L’abito manifesta la persona, nonostante il proverbio che dice il contrario. Attraverso l’abito ci si abitua ad un ruolo sociale e ci si determina a compiere gli atti corrispondenti al proprio abbigliamento.
Un operaio si riconosce dalla tuta blu, un calciatore dai colori della maglia, un pubblico ufficiale dalla divisa.
Anche la celebrazione liturgica ha le sue vesti e le sue suppellettili. Gesù istruisce i suoi discepoli in modo che l’Ultima Cena venga organizzata presso una casa privata ma signorile, "al piano superiore" in "una grande sala con i tappeti" arredata e da preparare con tutto l’apparato necessario per il rito della Pasqua.
Al modo di fare della liturgia che si serve anche di vesti e suppellettili ci si deve abituare un po’ alla volta. Una veste liturgica o un arredo sacro si può considerare come l’incarto di un pacco dono. Sarebbe stupido fermarsi ad esso, ma la sua fattura segnala la preziosità del regalo ivi contenuto e invita ad accogliere il dono con deferenza e a riceverlo con venerazione.
Nella liturgia all’esigenza della praticità e funzionalità si unisce il gusto dell’ornamentazione e la sottolineatura del rispetto di cui circondare il luogo e il momento della preghiera.
Le vesti liturgiche con i loro colori e le loro fogge assolvono dunque alla funzione di marcare come solenni il luogo e il momento della preghiera e di dichiarare sacri cioè provenienti da Dio e riservati a Lui i gesti e le parole di questa preghiera.
Al centro della celebrazione sta Dio che parla e si rende presente nella celebrazione dei Sacramenti.

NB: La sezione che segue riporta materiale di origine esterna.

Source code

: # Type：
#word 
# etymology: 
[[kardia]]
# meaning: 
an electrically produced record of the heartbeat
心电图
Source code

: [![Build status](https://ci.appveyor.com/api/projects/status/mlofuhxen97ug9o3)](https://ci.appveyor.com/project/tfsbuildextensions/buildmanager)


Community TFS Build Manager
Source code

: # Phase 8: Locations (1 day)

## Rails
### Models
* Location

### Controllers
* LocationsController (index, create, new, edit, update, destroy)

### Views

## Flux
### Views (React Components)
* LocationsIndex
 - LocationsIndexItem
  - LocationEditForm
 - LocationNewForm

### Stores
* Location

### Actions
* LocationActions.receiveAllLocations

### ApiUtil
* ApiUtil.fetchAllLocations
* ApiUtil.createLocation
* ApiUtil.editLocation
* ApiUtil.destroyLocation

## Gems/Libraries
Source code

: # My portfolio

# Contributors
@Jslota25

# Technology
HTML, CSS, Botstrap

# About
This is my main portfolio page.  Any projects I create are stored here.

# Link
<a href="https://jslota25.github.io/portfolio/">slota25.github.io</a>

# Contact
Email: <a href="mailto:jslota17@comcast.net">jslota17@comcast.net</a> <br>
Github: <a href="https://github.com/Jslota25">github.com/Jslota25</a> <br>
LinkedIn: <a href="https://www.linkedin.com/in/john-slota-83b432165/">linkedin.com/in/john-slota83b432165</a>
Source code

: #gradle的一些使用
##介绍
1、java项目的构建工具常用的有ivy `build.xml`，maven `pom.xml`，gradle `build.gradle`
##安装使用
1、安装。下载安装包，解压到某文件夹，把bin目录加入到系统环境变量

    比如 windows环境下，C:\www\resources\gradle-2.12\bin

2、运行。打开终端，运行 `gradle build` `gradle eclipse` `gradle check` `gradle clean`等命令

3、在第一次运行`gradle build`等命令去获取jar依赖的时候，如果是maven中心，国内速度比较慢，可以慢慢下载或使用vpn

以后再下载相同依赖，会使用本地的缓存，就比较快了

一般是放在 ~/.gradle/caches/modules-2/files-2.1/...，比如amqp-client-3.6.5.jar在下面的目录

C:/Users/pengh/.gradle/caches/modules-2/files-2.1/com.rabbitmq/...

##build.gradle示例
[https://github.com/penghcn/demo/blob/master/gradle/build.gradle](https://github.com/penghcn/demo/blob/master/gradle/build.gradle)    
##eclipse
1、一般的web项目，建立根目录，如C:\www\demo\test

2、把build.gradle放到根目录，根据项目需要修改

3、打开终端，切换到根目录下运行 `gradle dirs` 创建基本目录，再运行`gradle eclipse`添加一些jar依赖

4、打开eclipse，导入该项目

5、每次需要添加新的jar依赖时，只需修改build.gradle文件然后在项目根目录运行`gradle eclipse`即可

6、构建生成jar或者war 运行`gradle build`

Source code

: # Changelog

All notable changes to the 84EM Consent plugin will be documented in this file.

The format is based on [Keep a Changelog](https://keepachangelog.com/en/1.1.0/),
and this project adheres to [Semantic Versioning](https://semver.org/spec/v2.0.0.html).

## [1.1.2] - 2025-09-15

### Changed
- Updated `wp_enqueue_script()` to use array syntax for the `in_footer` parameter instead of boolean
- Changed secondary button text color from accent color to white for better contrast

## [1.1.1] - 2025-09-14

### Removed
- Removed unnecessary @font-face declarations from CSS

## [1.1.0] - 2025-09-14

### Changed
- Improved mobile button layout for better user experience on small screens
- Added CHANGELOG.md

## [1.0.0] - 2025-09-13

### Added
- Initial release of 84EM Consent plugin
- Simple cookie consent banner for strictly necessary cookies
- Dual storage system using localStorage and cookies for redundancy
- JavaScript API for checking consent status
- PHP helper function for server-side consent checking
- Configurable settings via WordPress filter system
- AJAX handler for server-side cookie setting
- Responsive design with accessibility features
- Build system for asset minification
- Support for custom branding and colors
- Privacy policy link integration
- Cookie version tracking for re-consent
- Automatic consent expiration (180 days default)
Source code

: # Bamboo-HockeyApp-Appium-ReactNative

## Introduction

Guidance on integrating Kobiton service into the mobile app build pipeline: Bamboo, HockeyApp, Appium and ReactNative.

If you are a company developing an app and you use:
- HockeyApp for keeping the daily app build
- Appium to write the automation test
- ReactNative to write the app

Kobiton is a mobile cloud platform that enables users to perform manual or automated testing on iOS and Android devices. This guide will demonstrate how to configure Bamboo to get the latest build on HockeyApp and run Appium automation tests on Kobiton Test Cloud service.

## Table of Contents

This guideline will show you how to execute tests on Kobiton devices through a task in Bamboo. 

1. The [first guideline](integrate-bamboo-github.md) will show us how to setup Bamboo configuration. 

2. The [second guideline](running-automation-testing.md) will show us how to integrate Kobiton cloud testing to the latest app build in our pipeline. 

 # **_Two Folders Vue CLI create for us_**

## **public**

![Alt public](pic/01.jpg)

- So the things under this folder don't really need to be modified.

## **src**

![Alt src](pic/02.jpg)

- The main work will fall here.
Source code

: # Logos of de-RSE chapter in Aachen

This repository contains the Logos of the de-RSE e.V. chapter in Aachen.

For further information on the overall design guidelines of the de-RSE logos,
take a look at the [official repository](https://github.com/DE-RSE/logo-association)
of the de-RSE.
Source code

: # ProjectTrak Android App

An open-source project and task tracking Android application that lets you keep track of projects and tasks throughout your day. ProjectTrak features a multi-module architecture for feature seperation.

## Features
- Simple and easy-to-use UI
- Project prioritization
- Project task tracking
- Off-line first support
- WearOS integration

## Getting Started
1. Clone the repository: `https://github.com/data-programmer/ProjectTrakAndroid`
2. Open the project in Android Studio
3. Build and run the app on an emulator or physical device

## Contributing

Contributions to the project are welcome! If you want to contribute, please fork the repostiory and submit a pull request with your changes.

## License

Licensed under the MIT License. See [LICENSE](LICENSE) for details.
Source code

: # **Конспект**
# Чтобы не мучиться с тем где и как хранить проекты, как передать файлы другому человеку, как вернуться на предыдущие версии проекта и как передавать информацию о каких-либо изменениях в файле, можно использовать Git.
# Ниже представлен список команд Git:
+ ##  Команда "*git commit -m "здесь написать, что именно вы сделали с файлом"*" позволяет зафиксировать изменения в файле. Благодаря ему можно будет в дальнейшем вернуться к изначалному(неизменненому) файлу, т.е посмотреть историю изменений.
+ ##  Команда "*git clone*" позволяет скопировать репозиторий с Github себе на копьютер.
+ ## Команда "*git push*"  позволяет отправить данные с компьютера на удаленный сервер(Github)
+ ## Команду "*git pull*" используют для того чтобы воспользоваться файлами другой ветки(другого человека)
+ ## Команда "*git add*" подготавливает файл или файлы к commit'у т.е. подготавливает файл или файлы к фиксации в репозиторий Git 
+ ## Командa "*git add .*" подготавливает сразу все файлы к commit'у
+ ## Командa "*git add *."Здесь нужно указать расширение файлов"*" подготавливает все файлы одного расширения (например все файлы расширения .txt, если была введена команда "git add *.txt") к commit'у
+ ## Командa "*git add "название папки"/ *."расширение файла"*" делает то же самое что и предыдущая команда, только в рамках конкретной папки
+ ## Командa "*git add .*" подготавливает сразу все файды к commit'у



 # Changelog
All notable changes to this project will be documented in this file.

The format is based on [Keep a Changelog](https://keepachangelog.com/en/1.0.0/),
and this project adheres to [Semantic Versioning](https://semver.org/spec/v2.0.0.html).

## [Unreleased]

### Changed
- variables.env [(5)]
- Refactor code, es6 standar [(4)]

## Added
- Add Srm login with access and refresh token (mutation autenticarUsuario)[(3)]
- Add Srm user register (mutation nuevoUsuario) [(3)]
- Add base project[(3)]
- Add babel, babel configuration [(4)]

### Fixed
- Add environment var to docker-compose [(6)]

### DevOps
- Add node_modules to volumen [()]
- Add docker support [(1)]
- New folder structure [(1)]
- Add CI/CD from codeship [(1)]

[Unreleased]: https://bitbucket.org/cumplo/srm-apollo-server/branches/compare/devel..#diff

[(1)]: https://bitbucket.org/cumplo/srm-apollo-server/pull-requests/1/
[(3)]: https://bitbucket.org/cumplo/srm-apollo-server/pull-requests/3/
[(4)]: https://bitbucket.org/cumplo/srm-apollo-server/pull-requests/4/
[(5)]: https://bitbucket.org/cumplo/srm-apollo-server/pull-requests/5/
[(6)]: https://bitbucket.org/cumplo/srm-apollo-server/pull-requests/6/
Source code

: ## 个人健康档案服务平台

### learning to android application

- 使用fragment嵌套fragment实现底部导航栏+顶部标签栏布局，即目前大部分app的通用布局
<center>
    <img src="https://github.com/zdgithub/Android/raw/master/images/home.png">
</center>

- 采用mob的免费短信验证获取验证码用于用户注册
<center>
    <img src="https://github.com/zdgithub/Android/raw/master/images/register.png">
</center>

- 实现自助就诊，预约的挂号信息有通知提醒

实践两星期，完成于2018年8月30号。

Anche le vesti tuttavia, insieme agli oggetti e al canto contribuiscono a far riconoscere presente in mezzo alla comunità che prega il Signore Risorto e ne celebrano la maestà e la bellezza.
Se la foggia della veste deve cercare di conformarsi il più possibile alla solennità del mistero celebrato, essa non ne deve soppiantare la verità. La semplicità che ha sempre usato Gesù nell’incontrare i suoi discepoli non può non ispirare anche il contegno di coloro che intendono pregarlo. Questo vale sia per i ministri sull’altare che per i fedeli che prendono posto sui banchi.
Alle vesti speciali dei ministri fanno riscontro quelle civili dei fedeli, ma sempre ispirate a compostezza, semplicità, dignità.
La comunità cristiana radunata in chiesa per la preghiera settimanale esprime anche con il contegno e il vestiario contemporaneamente la solennità del mistero celebrato, la gioia di ritrovarsi attorno al Signore risorto per far festa e il rispetto del luogo sacro.